━━━ ENTRIES SUPPLIED

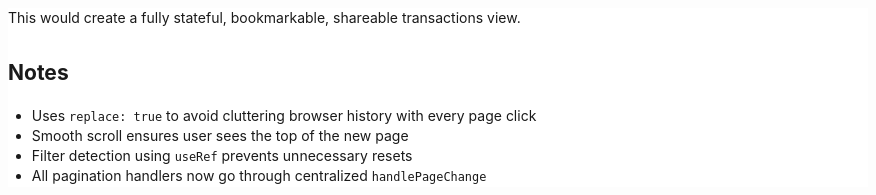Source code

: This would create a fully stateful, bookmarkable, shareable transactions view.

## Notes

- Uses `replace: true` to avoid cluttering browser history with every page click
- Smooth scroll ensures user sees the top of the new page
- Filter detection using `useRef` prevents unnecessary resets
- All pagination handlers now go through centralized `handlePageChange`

━━━━━━

**PROMPT**
The result should be the full material above, word for word, with its pictures omitted.

**RESPONSE TO THE TASK**
Source code

: This would create a fully stateful, bookmarkable, shareable transactions view.

## Notes

- Uses `replace: true` to avoid cluttering browser history with every page click
- Smooth scroll ensures user sees the top of the new page
- Filter detection using `useRef` prevents unnecessary resets
- All pagination handlers now go through centralized `handlePageChange`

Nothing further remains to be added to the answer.